Nach der Konvektionszone erreicht das nunmehr vollständig gasförmige Sumpfprodukt die Strahlungszone. In dieser wird es bei circa 805 bis 850 °C nun zu den niedermolekularen Kohlenwasserstoffen gecrackt. Die Verweilzeit τ beträgt etwa 0,2-0,4s. Dabei entstehen wichtige Grundprodukte wie Ethen (Ethylen), Propen (Propylen), 1,2 und 1,3-Butadien, n- und i-Buten, Benzol, Toluol, Xylole. Ferner entstehen auch Wasserstoff, Methan, Ethin (Acetylen) sowie andere Nebenprodukte.

Damit sich nun die neugebildeten Reaktionsprodukte nicht wieder zu viel größeren Produkten zusammensetzen (Oligomerisierung), wird das heiße Spaltgas in einem Wärmeübertrager schlagartig auf ungefähr 350 bis 400 °C abgekühlt (hierbei handelt es sich vielfach um einen Hochdruck-Speisewasserkühler). Anschließend wird das heiße Spaltgas zusätzlich mit Quenchöl auf 150 bis 170 °C für die nachfolgende Fraktionierung abgekühlt.

Produkte

Ein typischer Naphtha-Steamcracker liefert folgende Produktzusammensetzung (in Massen-%)

Die Zusammensetzung des Spaltgases kann deutlich variieren, je nach Einsatz und Spaltbedingungen. Schwerere Feedstocks wie Gasöl oder Hydrowax erzeugen weniger Ethen und Wasserstoff, aber u.a. mehr Pyrolysebenzin und Ethylen Cracker Rückstand (bis zu 10% und mehr ECR).

Trennung der Produkte

Das Pyrolysegas enthält eine Vielzahl von Stoffen, die nun voneinander getrennt werden. Die Wertprodukte müssen dabei im allgemeinen in einer sehr hohen Reinheit erzeugt werden. Die Stoffe, die man nicht als Produkt gewinnen möchte, werden zum Cracker zurückgeführt, verbrannt oder an die Umgebung abgegeben. Die Aufarbeitung ist extrem komplex und wird hier stark vereinfacht dargestellt.

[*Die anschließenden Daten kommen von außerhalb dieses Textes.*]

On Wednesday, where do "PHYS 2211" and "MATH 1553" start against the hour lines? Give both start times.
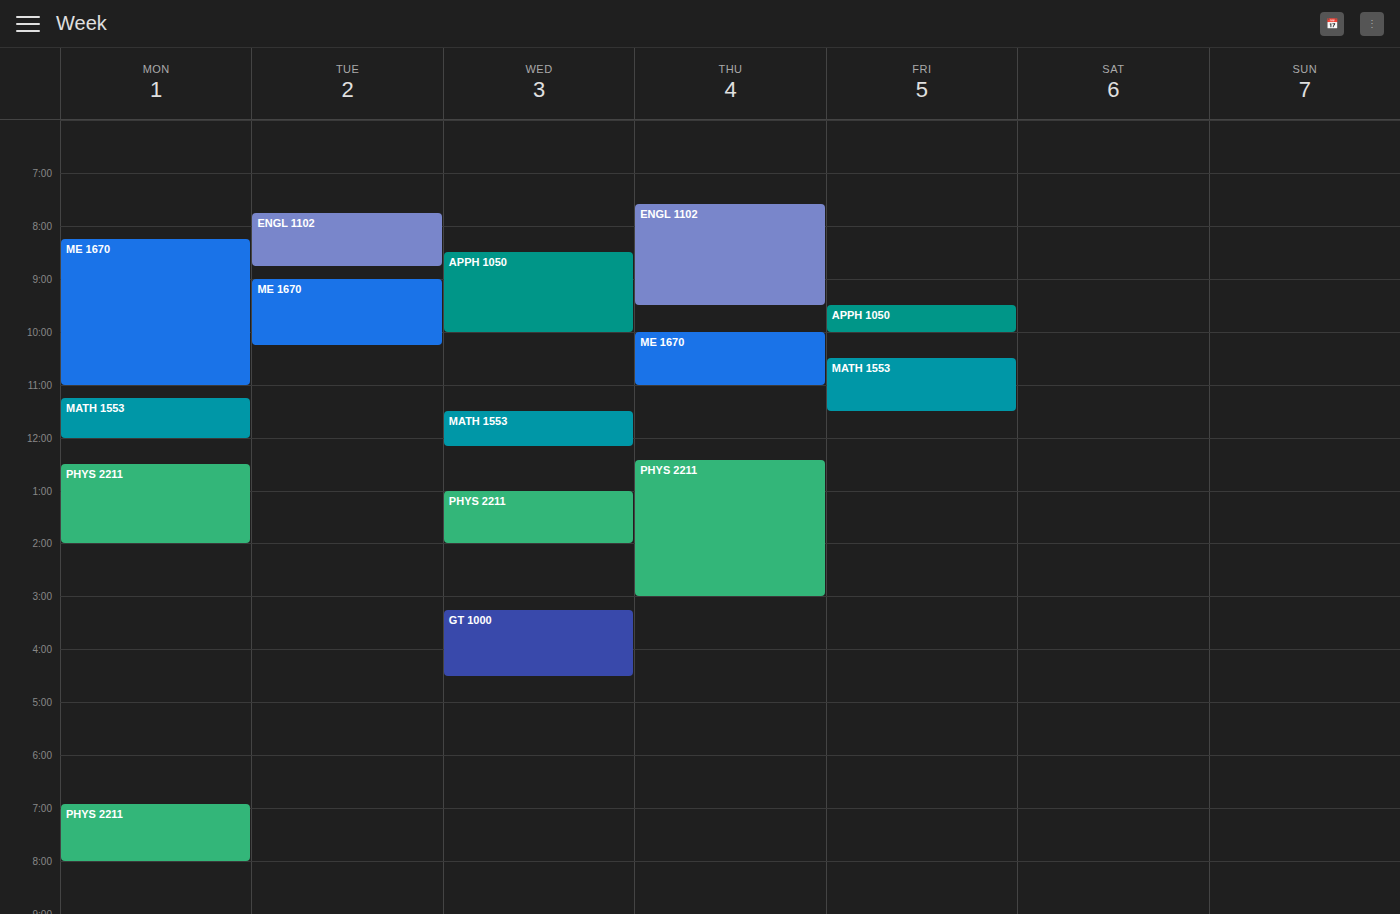
"PHYS 2211": 1:00 PM, exactly on the 1 PM line. "MATH 1553": 11:30 AM, halfway between the 11 AM and 12 PM lines.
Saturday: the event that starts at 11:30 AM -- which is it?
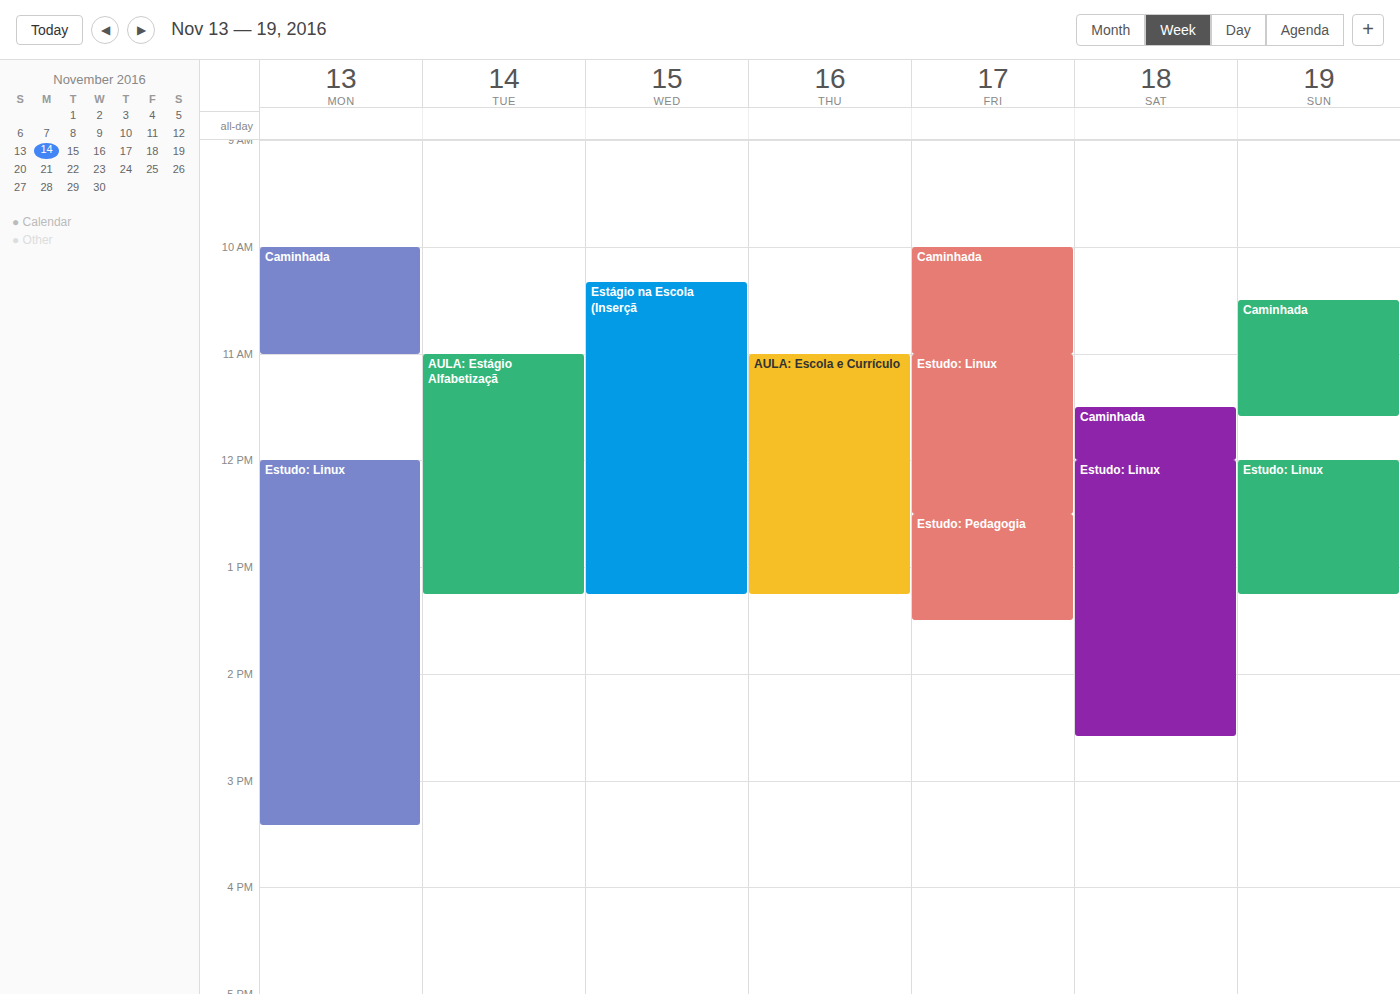
"Caminhada"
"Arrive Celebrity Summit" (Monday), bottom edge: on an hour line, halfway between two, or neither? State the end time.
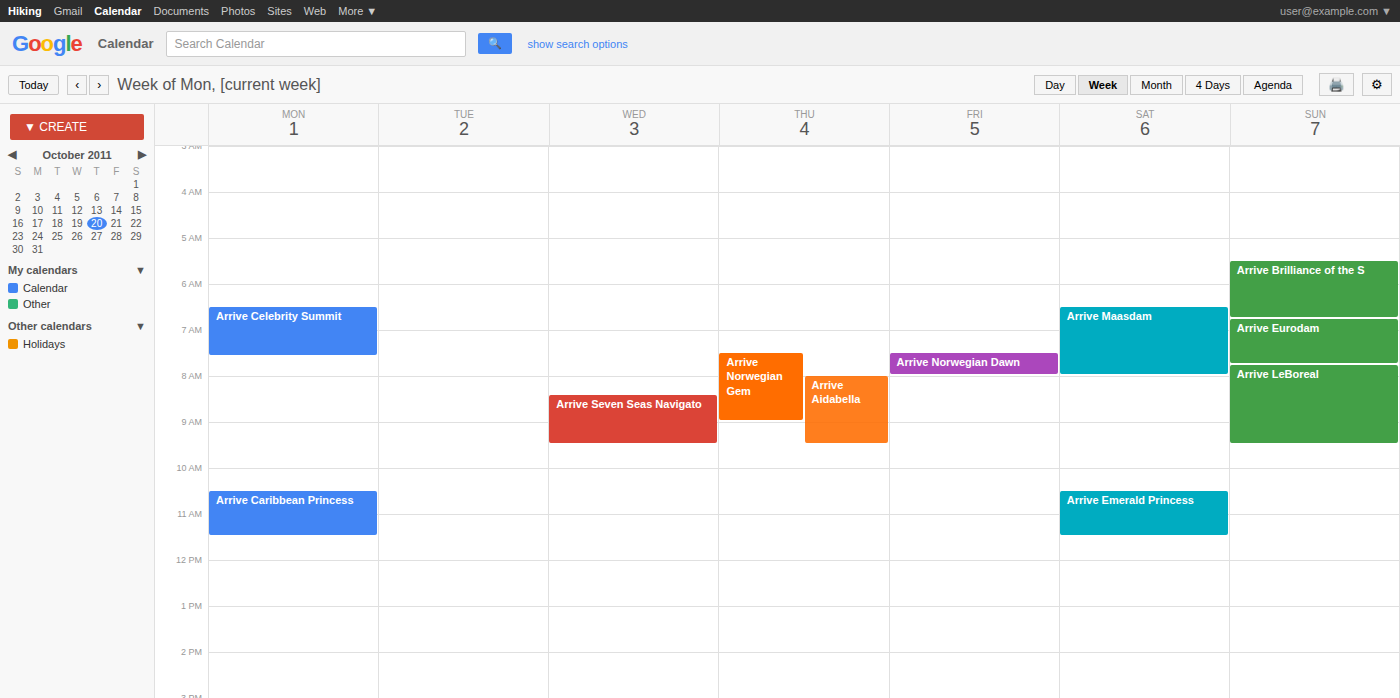
7:35 AM -- neither: 35 minutes below the 7 AM line and 25 minutes above the 8 AM line.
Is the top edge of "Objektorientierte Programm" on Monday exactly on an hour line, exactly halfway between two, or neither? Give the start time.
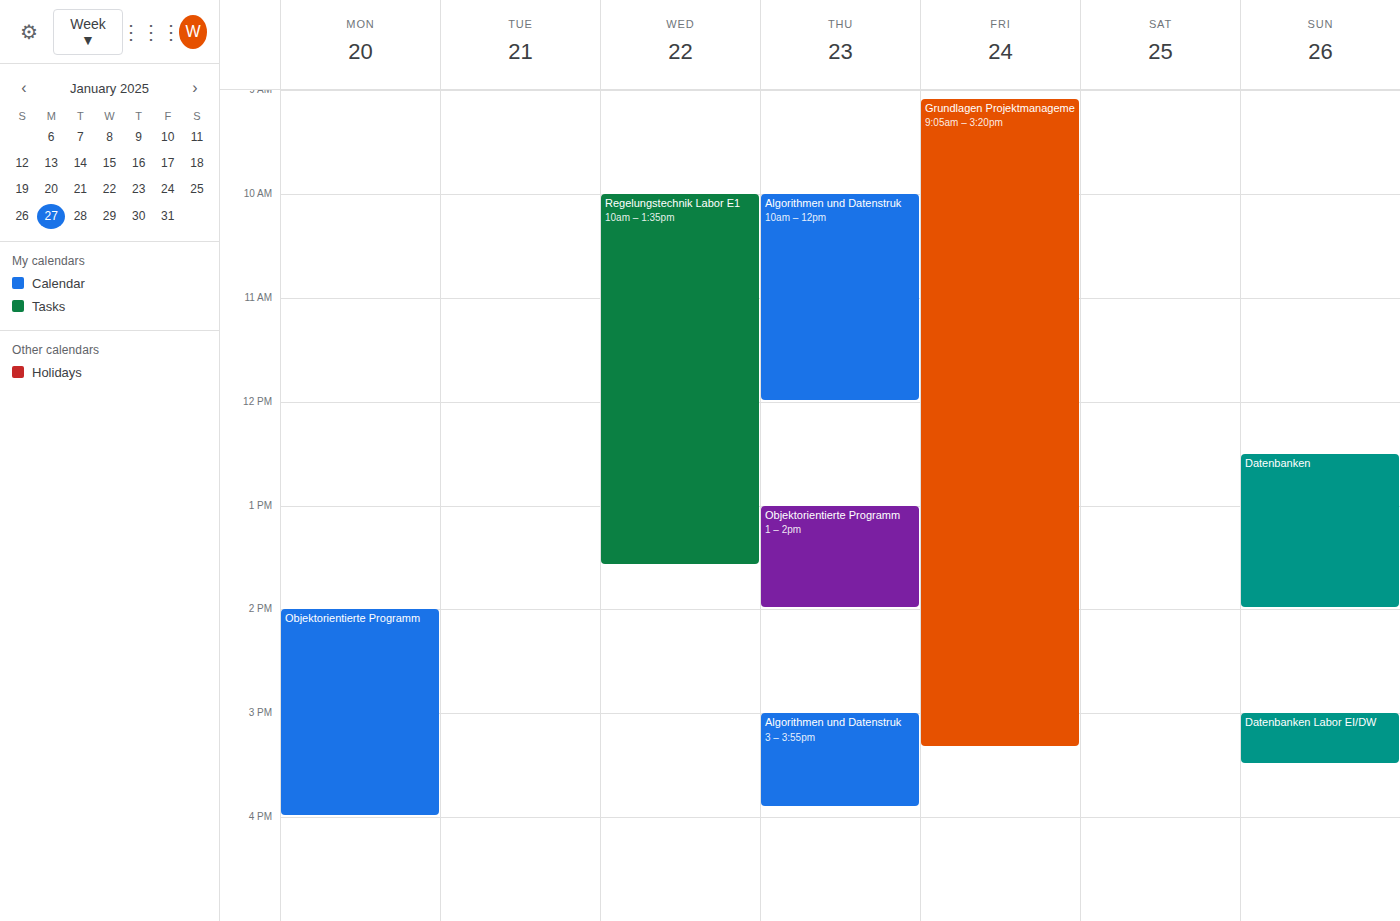
2:00 PM -- exactly on the 2 PM line.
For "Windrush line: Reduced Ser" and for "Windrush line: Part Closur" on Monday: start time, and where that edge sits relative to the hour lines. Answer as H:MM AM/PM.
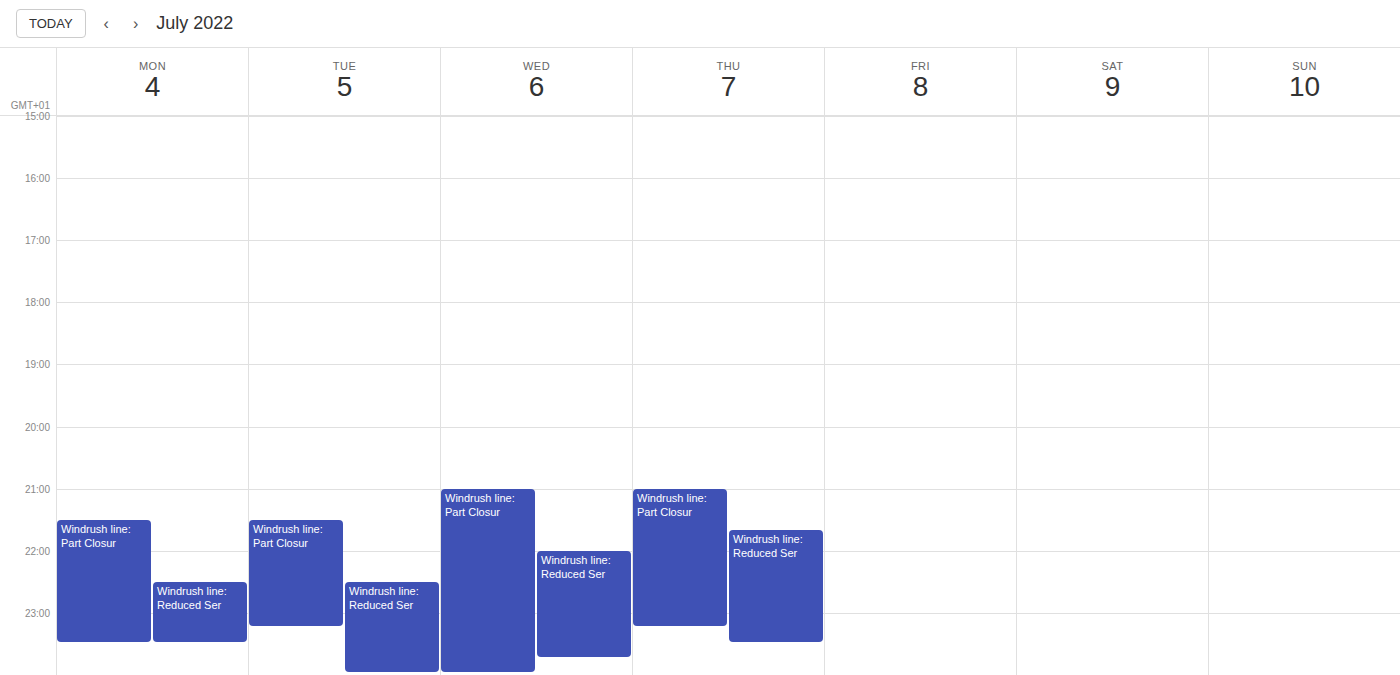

Die Aufarbeitung beginnt mit der Ölwäsche und der Wasserwäsche, in denen das noch heiße Gas weiter abkühlt und schwere Verunreinigungen wie Koks und Teer abgeschieden werden. Die wichtigsten Trennschritte sind Rektifikationen (mehrstufige Destillationen). Für die Trennung der leichten Kohlenwasserstoffe sind Tieftemperaturrektifikationen bei hohem Druck erforderlich. Dazu wird das Spaltgas zunächst stufenweise auf ca. 30 bar verdichtet. In einer Laugewäsche werden die sauren Gase absorbiert. Ein adsorptiver Trockner entfernt Wasser. Die Abtrennung von Acetylenspuren wäre äußerst schwierig, so dass stattdessen Acetylen katalytisch zu Ethylen hydriert wird.

Es folgt die stufenweise Kühlung des Spaltgases und eine Sequenz von Rektifikationen, in denen das Kohlenwasserstoffgemisch in Fraktionen unterschiedlicher Kohlenstoffzahl zerlegt wird. Die Reihenfolge der Trennschnitte ist von entscheidender Bedeutung für die Wärmeintegration, den apparativen Aufwand und damit die Wirtschaftlichkeit des Verfahrens. Je nach örtlichen Gegebenheiten, Spaltgaszusammensetzung und gewünschten Produkten sind hier ganz unterschiedliche Lösungen denkbar und sinnvoll. Die einzelnen Fraktionen werden in weiteren Destillationen in die gesättigten und ungesättigten Kohlenwasserstoffe aufgetrennt.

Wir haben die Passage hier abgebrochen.